И усилий никаких делать не надо. Утро само происходящее как бы со стороны представило. Как бы долго отсутствовал, и теперь ничего не узнаю. И не сказать, чтобы уродливым всё стало, а разлад, не пойми, чего с чем, наступил.
Оно правильно, неполученные деньги, где бы они ни лежали, микроб инфляции сожрёт, лучше их истратить. Лучше в банки закатать. Набить трёхлитровую банку денежными знаками, - никакой микроб крышку не осилит.
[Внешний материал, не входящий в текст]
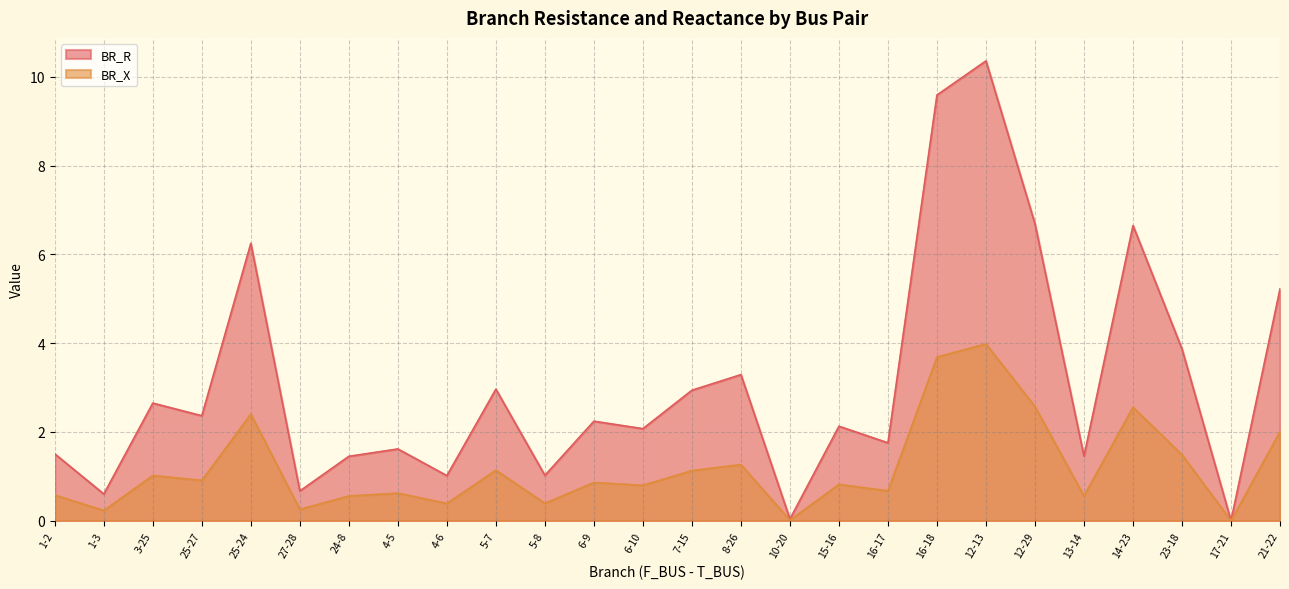

True or false: BR_X has a value of 0.9 at 25-24.

False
Делаю попытку улыбнуться. Это непросто. Кожу стянуло к вискам.
Мстящий дух в каждом таится, и накатывает он внезапно и остро тревогой. С переживания началось, с подробностей, с чувства покаянности и вины за своё бессилие. Мечтал что-то для себя построить, да так и промечтал.
Не знаю, спиной ли чувствую, третьим ли глазом вижу, или наконец-то докатилось или доползло в это утро предчувствие перемены. Нестерпимо затянувшееся ожидание. Всё плохо, всё очень плохо. С этим ничего не поделаешь.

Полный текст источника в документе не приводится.